§ **WHAT IS NEEDED**: Each entry below must come back exactly as written, without its pictures.

§ **PROVIDED RECORDS**:
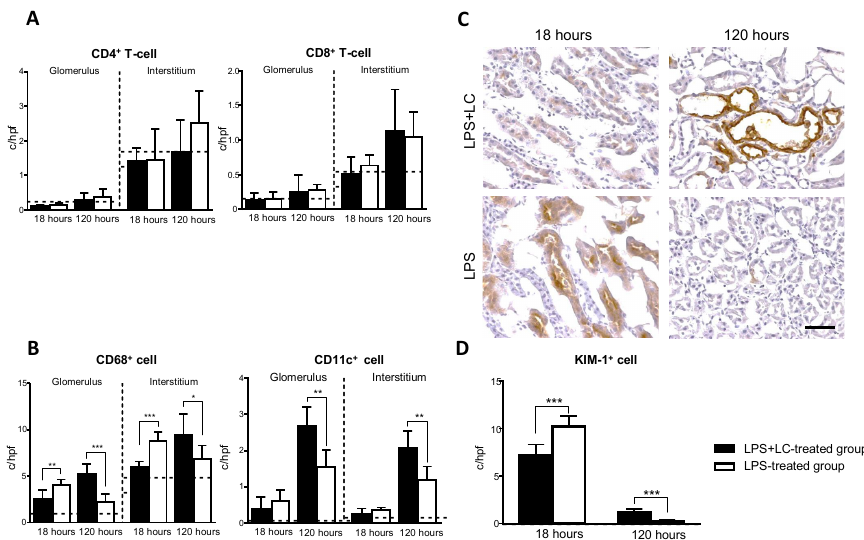
Figure 5. Effect of LC on T-cell and DC accumulation and KIM-1 expression in the glomerulus and interstitium after LPS injection. ( A , B ): At 18 and 120 h post-LPS injection, the numbers of CD4 + and CD8 + T cells and the numbers of CD68 + and CD11c + cells as macrophages and DCs (c/hpf) in the glomeruli and interstitia in the LPS + LC- and LPS-treated groups. ( C ): KIM-1 expression was detected in many tubules in the injured interstitium after LPS injection, localized to the apical side of the epithelium with some diffuse cytoplasmic staining (brown) ( × 400 magnification). ( D ): KIM-1 + cells were also counted and the numbers of positive cells in the LPS + LC- and LPS-treated groups were compared. Dotted lines: Mean values from the saline-injected group without LPS. The data are mean ± SEM. * p < 0.05, ** p < 0.01, *** p < 0.005, LPS + LC vs. LPS-treated group. KIM-1: kidney injury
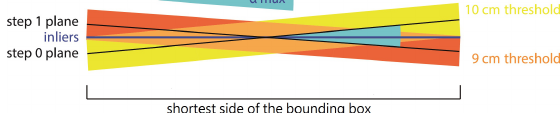
Figure 3: The worst-case scenario of the first two steps deter- minates the maximum angle formed by the planes of two conse- quents steps.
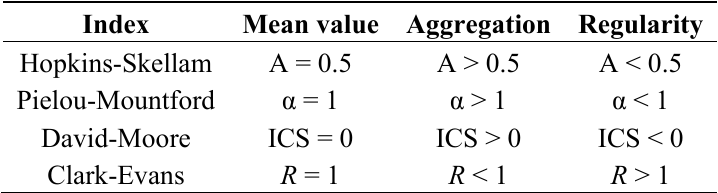
Table 2. Overview of the indices describing the horizontal structure and their common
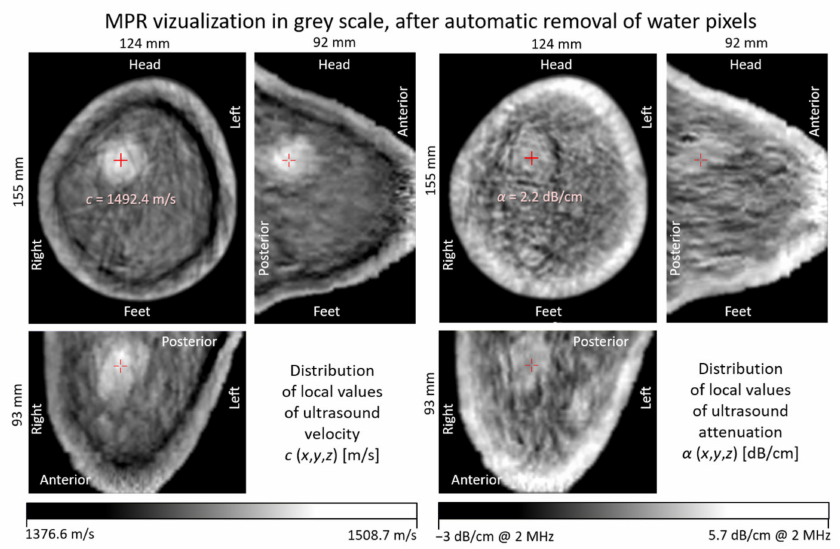
Figure 20. In vivo imaging results of the left breast of a 66-year-old woman (Patient 2) with the nipple sinker application, at 25 ◦ C water temperature using a prototype of the USB hybrid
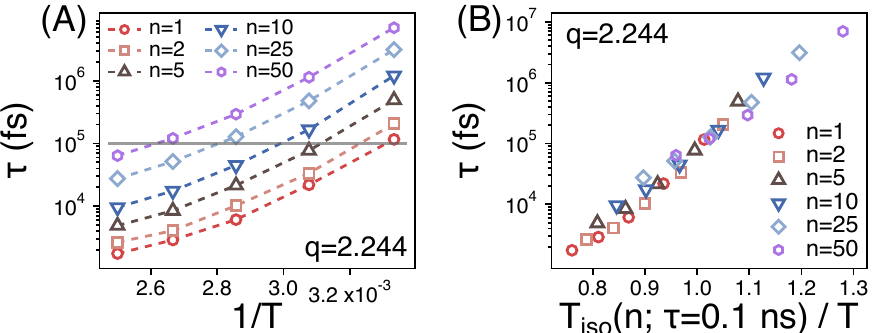
Figure 8. ( A ) The relaxation times ( τ n ) of spatiotemporal correlations of strands of size n as functions of 1/ T ; ( B ) τ n as a function of the rescaled temperature. T ( n ; τ n = 0.1 ns) is the temperature at which τ n = 0.1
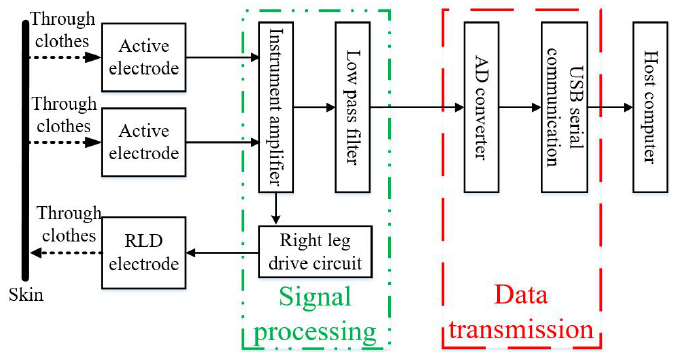
Figure 3. Hardware system block diagram.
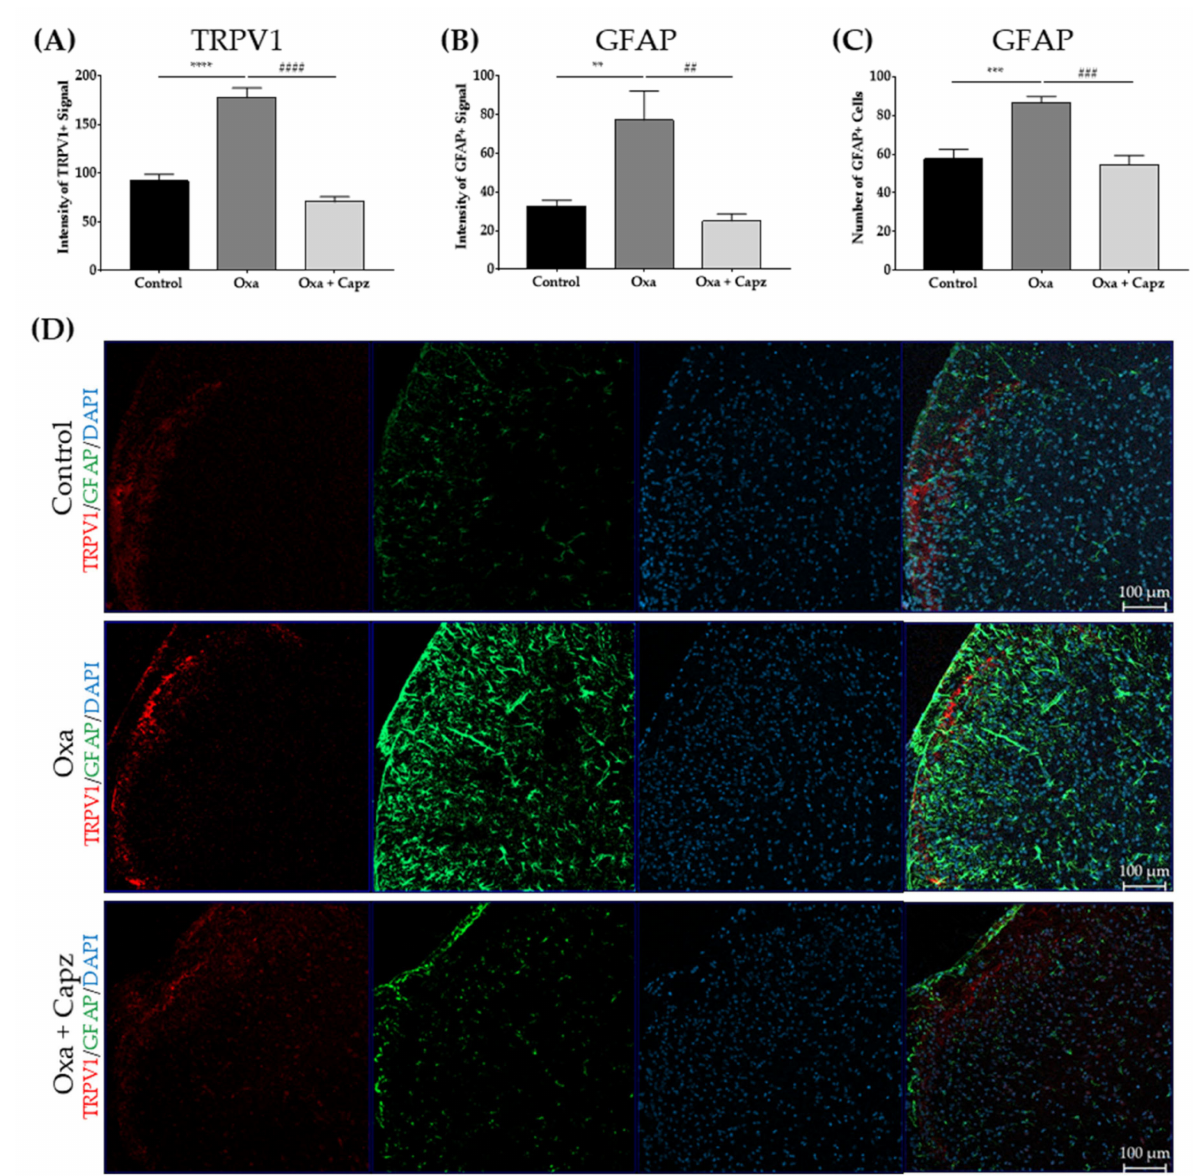
Figure 4. Effects of TRPV1 antagonist on spinal GFAP and TRPV1 levels. On D4 after oxaliplatin injection, spinal TRPV1 and GFAP levels were observed and evaluated. In the oxaliplatin group (Oxa), an increase in spinal TRPV1 and GFAP signal intensity ( A , B ) and in the number of GFAP positive cells ( C ) were observed. These increases in TRPV1 and GFAP signals were downregulated 2 h after capsazepine (Capz) treatment (10 µ g). Naïve mice were used as a control group ( A , B ). Intrathecal injection of 20% DMSO was conducted on the Oxa group as a control for Capz. Representative images from each group are presented. The fourth image in each row represents the merge of the three images on the left ( D ). Control: n = 6, Oxa: n = 6, Oxa + Capz: n = 6. ** p < 0.01, *** p < 0.001, **** p < 0.0001 vs. control, ## p < 0.01, ### p < 0.001. #### p < 0.0001 vs. Oxa with one-way ANOVA followed by Tukey’s post-test for multiple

§ **SOLUTION TO THE EXERCISE**:
Figure 5. Effect of LC on T-cell and DC accumulation and KIM-1 expression in the glomerulus and interstitium after LPS injection. ( A , B ): At 18 and 120 h post-LPS injection, the numbers of CD4 + and CD8 + T cells and the numbers of CD68 + and CD11c + cells as macrophages and DCs (c/hpf) in the glomeruli and interstitia in the LPS + LC- and LPS-treated groups. ( C ): KIM-1 expression was detected in many tubules in the injured interstitium after LPS injection, localized to the apical side of the epithelium with some diffuse cytoplasmic staining (brown) ( × 400 magnification). ( D ): KIM-1 + cells were also counted and the numbers of positive cells in the LPS + LC- and LPS-treated groups were compared. Dotted lines: Mean values from the saline-injected group without LPS. The data are mean ± SEM. * p < 0.05, ** p < 0.01, *** p < 0.005, LPS + LC vs. LPS-treated group. KIM-1: kidney injury
Figure 3: The worst-case scenario of the first two steps deter- minates the maximum angle formed by the planes of two conse- quents steps.
Table 2. Overview of the indices describing the horizontal structure and their common
Figure 20. In vivo imaging results of the left breast of a 66-year-old woman (Patient 2) with the nipple sinker application, at 25 ◦ C water temperature using a prototype of the USB hybrid
Figure 8. ( A ) The relaxation times ( τ n ) of spatiotemporal correlations of strands of size n as functions of 1/ T ; ( B ) τ n as a function of the rescaled temperature. T ( n ; τ n = 0.1 ns) is the temperature at which τ n = 0.1
Figure 3. Hardware system block diagram.
Figure 4. Effects of TRPV1 antagonist on spinal GFAP and TRPV1 levels. On D4 after oxaliplatin injection, spinal TRPV1 and GFAP levels were observed and evaluated. In the oxaliplatin group (Oxa), an increase in spinal TRPV1 and GFAP signal intensity ( A , B ) and in the number of GFAP positive cells ( C ) were observed. These increases in TRPV1 and GFAP signals were downregulated 2 h after capsazepine (Capz) treatment (10 µ g). Naïve mice were used as a control group ( A , B ). Intrathecal injection of 20% DMSO was conducted on the Oxa group as a control for Capz. Representative images from each group are presented. The fourth image in each row represents the merge of the three images on the left ( D ). Control: n = 6, Oxa: n = 6, Oxa + Capz: n = 6. ** p < 0.01, *** p < 0.001, **** p < 0.0001 vs. control, ## p < 0.01, ### p < 0.001. #### p < 0.0001 vs. Oxa with one-way ANOVA followed by Tukey’s post-test for multiple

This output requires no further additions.